Balakrishnan makes a moral argument against improved cooking-stoves, which still produce harmful amounts of pollutants compared with LPG or electric ones, powered by remote energy plants that commonly use fossil fuels. “Are you justified in saying that it’s OK to be just a little bit better?” she asks. “If it’s OK for 40% of the population to use fossil fuels, then why is not OK for the other 60% of the population? How can we have dual standards?”

Energy transition

Smith, Balakrishnan and others think that the answer may be for people to jump several rungs on the energy ladder, by-passing improved biomass stoves. It would be better, they suggest, for designers and policy-makers to direct their efforts to helping more people transition directly to gas or electric stoves.

One of Kare’s neighbours has done just that. She saved up enough to buy an induction stove and an LPG stove, and spends as much on refilling her subsidized gas cylinders, which she says last three months, as Kare spends buying just three-week’s worth of wood fuel. Kare, too, would like the cleaner stoves, but the up-front costs are too high for her.

The rapidly changing energy landscape may be opening up new opportunities. Although Indians are apprehensive about the future of LPG subsidies, which are highly variable, many people are gaining access to new sources of alternative and renewable energy. In India and other developing countries, entrepreneurs are setting up decentralized electrical distribution systems fuelled by solar power, hydropower or biogas derived from agricultural waste (see Nature 507, 154–156; 2014), which the world’s rural poor have in abundance. Electric microgrids coupled with induction cookers could provide a means for millions to move away from polluting biomass stoves.

Even the Global Alliance of Clean Cookstoves acknowledges the advantages of abandoning biomass stoves of any type. “If people can afford to and are able to access the cleaner cooking technologies, including electric and LPG stoves, then that’s wonderful from our perspective,” says Sumi Mehta, director of programmes for the alliance. “But we also know that in the short term not everybody’s going to be able to leapfrog to that.” Of the three billion people burning biomass, at least one-third have little hope of moving up the energy ladder any time soon.
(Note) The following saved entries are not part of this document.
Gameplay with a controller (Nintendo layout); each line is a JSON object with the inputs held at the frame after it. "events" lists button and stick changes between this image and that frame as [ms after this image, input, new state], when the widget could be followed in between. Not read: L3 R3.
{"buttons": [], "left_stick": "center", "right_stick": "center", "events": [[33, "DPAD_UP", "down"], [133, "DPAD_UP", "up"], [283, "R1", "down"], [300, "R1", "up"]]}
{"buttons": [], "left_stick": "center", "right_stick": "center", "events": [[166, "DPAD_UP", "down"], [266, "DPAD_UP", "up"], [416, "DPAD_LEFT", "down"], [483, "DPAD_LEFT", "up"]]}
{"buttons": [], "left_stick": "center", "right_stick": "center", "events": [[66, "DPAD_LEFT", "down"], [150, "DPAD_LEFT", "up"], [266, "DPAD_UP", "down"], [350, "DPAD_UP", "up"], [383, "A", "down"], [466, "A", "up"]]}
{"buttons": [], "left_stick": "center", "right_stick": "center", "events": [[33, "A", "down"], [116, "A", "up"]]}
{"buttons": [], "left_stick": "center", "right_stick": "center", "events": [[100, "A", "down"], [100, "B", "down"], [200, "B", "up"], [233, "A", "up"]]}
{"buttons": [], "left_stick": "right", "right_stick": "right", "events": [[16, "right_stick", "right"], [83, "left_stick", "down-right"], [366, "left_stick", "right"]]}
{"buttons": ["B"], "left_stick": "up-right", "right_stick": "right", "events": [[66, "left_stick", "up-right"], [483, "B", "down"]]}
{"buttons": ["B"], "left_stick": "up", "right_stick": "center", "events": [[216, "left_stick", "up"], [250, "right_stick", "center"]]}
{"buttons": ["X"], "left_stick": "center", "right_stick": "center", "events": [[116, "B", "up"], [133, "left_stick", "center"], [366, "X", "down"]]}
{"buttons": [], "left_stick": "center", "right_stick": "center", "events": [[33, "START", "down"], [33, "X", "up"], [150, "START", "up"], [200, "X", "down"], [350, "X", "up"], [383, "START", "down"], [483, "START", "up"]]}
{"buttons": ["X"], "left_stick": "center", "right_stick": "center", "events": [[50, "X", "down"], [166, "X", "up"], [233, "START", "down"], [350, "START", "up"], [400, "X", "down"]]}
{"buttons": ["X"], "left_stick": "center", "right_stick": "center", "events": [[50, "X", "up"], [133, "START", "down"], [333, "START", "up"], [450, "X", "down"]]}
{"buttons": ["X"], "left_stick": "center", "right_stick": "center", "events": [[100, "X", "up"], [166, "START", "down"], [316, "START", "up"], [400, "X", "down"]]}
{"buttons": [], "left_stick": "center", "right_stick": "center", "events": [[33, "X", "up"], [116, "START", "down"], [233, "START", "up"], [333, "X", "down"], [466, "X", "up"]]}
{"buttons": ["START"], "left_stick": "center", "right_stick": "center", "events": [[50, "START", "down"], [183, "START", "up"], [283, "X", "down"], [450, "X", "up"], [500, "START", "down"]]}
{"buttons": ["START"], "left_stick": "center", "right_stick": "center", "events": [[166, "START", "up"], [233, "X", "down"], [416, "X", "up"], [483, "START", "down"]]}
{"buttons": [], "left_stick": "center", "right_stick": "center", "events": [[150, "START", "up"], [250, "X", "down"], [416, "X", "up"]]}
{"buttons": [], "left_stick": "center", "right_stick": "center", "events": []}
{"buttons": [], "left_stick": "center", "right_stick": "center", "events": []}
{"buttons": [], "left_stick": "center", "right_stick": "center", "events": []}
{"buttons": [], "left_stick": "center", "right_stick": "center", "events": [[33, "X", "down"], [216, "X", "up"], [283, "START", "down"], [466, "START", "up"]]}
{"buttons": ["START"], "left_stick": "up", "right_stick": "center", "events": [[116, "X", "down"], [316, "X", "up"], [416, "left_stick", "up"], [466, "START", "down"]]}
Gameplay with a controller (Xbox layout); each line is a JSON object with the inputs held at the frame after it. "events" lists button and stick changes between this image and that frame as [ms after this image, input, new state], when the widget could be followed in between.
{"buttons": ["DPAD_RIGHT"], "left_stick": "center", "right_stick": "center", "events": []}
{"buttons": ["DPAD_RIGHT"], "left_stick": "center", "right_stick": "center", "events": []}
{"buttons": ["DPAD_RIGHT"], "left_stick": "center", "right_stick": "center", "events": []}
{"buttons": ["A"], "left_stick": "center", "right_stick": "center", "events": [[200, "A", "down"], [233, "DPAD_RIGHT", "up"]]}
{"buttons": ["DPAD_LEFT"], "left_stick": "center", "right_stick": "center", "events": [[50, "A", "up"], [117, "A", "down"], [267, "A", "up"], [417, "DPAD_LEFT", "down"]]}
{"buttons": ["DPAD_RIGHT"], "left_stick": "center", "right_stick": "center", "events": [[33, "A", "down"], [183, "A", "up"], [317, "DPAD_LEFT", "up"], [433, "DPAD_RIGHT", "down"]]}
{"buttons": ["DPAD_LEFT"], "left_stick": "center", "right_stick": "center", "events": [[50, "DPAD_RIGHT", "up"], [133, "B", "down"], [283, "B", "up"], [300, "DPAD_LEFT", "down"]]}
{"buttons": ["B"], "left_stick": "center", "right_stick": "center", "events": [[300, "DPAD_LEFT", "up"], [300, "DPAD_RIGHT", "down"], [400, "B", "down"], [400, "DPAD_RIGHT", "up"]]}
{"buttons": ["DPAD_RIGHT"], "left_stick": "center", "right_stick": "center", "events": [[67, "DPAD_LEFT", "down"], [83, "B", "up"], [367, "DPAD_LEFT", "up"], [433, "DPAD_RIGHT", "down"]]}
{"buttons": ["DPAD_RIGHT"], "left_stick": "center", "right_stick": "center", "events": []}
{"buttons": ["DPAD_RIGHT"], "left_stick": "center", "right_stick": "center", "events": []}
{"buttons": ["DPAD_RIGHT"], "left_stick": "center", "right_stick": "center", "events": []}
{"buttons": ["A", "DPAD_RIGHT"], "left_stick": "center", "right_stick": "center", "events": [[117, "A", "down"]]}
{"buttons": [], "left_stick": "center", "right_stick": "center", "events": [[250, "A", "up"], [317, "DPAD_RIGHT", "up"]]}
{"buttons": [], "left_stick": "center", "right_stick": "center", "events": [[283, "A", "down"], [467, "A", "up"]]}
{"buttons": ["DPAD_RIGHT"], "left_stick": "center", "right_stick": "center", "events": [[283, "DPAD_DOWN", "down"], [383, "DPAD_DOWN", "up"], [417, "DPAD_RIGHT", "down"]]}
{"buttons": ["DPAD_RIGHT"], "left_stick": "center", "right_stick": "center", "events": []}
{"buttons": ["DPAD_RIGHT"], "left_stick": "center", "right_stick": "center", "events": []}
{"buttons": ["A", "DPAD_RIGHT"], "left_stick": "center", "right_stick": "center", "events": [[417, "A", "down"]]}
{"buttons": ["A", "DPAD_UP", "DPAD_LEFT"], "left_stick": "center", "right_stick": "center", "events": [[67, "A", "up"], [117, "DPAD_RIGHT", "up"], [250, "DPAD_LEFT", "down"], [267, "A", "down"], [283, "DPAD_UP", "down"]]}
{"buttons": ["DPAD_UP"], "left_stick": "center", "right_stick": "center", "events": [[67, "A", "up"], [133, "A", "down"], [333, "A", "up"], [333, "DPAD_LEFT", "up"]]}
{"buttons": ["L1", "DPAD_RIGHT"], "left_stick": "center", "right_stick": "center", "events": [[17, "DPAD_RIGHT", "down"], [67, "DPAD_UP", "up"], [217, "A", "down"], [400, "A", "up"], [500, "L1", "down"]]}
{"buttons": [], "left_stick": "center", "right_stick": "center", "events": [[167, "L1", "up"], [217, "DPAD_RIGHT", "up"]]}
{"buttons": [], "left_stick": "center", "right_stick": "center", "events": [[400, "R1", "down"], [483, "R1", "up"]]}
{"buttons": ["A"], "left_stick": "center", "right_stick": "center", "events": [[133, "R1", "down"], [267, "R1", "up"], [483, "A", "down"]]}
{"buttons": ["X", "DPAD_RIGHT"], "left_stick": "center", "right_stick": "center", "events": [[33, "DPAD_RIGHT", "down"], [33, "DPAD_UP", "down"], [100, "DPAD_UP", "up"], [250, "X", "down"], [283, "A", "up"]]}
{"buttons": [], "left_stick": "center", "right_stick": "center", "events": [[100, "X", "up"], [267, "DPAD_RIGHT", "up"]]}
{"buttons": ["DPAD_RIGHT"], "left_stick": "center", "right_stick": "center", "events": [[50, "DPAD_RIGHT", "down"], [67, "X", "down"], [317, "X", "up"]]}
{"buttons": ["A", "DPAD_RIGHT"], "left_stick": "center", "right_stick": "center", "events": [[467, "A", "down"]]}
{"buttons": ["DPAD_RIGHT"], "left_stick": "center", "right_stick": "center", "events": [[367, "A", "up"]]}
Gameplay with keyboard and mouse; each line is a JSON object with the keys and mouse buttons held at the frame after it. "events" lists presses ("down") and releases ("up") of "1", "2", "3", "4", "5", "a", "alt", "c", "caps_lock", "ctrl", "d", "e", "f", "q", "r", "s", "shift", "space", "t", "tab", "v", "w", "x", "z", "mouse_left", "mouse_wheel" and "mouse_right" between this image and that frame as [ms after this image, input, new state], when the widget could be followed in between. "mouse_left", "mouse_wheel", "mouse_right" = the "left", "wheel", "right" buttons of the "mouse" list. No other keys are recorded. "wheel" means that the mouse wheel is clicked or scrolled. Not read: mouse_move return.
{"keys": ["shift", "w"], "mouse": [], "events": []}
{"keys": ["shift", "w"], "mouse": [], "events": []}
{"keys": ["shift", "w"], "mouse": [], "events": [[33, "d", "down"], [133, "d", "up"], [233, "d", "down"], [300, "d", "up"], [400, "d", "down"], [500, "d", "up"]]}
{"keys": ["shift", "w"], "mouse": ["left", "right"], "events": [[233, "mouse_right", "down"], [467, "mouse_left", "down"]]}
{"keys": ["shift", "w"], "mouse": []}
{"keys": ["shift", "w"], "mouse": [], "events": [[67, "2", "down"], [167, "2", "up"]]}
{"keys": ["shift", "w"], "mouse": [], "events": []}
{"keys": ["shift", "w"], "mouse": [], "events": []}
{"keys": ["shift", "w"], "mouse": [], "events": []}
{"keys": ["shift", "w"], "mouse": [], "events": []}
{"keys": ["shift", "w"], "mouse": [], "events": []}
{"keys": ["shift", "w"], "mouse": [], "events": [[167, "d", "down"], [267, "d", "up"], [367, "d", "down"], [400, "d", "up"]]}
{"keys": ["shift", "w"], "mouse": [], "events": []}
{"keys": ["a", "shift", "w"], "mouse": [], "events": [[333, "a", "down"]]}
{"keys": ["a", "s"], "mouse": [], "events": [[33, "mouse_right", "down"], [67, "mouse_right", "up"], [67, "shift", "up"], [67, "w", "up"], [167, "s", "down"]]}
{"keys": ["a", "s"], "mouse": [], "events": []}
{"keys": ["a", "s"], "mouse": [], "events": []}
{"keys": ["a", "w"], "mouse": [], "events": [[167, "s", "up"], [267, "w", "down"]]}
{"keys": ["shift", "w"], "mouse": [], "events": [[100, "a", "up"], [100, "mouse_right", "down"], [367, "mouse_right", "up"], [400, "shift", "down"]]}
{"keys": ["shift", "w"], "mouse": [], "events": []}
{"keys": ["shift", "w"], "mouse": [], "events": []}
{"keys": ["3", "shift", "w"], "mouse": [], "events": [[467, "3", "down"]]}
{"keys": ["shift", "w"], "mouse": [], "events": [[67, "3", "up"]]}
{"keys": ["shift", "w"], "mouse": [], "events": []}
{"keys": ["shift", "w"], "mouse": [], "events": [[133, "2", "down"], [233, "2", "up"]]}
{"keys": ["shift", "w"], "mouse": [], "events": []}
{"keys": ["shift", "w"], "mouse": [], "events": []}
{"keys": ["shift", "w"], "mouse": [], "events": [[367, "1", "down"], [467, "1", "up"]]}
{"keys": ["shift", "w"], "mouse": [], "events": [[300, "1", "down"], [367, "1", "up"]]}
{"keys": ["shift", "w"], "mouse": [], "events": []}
For them, she says, the alliance will continue to invest in creating a cleaner biomass stove, no matter how challenging the job.

Putting the finishing touches to dinner as the children sit patiently beside her, Dadas has little time to worry about such issues. She dips a spoon into a Vicks container full of salt and adds the seasoning to the fenugreek greens that will accompany lentils and one bhakri bread for each of the six family members she is feeding tonight. Tomorrow is Christmas, which means a precious day off from the factory. As a Hindu, Dadas does not celebrate the holiday. When I ask her what she plans to do, she laughs sadly and says that she will use her axe and the extra time to go out collecting firewood.